**Work instruction 1:** According to the article on Matthew Goodwin's Psi Chi lecture, how many students did the Wheaton Chapter induct on February 23?
**Work instruction 2:** Reproduce, word for word, the passage of the article on Matthew Goodwin's autism research lecture starting with "Goodwin serves as" and going on through "time-consuming and/or inaccurate.".

Matthew Goodwin ’98 Speaks on Innovations in Autism Research at Psi Chi Induction

The Holman Room in Mary Lyon Hall was filled faculty and students from psychology, neuroscience and computer science backgrounds for the Psi Chi lecture and induction. On February 23, the Wheaton Chapter inducted 17 students to this nationally recognized honor society. Alum and Psi Chi member Matthew Goodwin ’98 lectured on ‘Developing innovative technologies to enhance research and practice on individuals on the autism spectrum.’

Goodwin serves as an Interdisciplinary Assistant Professor in the department of Health Sciences and College of Computer and Information Science at North Eastern University. His lecture illustrated how technology could be used to measure and observe patterns of behavior of individuals on the autism spectrum. Goodwin said that this disorder, characterized by difficulties in social interaction and communication, is found in 1 in 68 children by the age of eight.

“[We spend] $36 billion per year for public health costs associated with providing services for individuals who have autism,” Goodwin said. Some of these costs can be attributed to collecting data about the behavior and psychological arousal of individuals with autism. Lab based assessment, behavioral observation, interviews and video monitoring have proved costly, time-consuming and/or inaccurate.

This where telemetrics, process by which measurements made and data collected are automatically transmitted to the computer, come into play. Goodwin works with wearable and ubiquitous technology that combines information recorded from a person’s body and those collected from sensors placed in a room. This would allow behavioral assessment that is unobtrusive, longitudinal and carried out in a natural setting. “We can take the lab to the people,” said Goodwin.

**Records supplied:**
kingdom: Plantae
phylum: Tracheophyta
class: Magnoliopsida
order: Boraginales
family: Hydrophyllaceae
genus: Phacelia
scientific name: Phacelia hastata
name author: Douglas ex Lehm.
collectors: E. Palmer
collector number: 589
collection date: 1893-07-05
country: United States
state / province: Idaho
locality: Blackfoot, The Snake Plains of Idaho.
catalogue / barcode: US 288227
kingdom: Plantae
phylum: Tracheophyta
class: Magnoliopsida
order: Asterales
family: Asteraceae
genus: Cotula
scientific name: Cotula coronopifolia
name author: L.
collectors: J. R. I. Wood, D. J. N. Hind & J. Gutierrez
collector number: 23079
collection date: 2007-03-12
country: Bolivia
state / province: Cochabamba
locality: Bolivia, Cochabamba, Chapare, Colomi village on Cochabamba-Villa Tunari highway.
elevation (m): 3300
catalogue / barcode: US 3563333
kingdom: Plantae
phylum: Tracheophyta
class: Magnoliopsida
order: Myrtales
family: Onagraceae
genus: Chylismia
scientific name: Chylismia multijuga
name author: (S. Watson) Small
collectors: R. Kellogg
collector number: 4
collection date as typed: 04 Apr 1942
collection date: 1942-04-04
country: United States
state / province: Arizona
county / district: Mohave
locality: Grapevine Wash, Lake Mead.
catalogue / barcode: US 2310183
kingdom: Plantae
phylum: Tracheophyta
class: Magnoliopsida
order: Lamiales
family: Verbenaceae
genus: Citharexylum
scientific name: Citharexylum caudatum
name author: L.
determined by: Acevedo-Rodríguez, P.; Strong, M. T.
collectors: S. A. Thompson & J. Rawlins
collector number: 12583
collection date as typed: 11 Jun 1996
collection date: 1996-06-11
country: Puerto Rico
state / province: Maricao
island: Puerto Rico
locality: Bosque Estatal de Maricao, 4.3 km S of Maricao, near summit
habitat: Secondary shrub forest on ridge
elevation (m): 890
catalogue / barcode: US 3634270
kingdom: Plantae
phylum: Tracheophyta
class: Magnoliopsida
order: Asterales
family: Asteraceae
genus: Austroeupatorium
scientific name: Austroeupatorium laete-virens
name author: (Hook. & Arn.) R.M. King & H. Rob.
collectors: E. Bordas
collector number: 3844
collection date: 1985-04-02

**Answer section 1:** 17 students

**Answer section 2:**
Goodwin serves as an Interdisciplinary Assistant Professor in the department of Health Sciences and College of Computer and Information Science at North Eastern University. His lecture illustrated how technology could be used to measure and observe patterns of behavior of individuals on the autism spectrum. Goodwin said that this disorder, characterized by difficulties in social interaction and communication, is found in 1 in 68 children by the age of eight.

“[We spend] $36 billion per year for public health costs associated with providing services for individuals who have autism,” Goodwin said. Some of these costs can be attributed to collecting data about the behavior and psychological arousal of individuals with autism. Lab based assessment, behavioral observation, interviews and video monitoring have proved costly, time-consuming and/or inaccurate.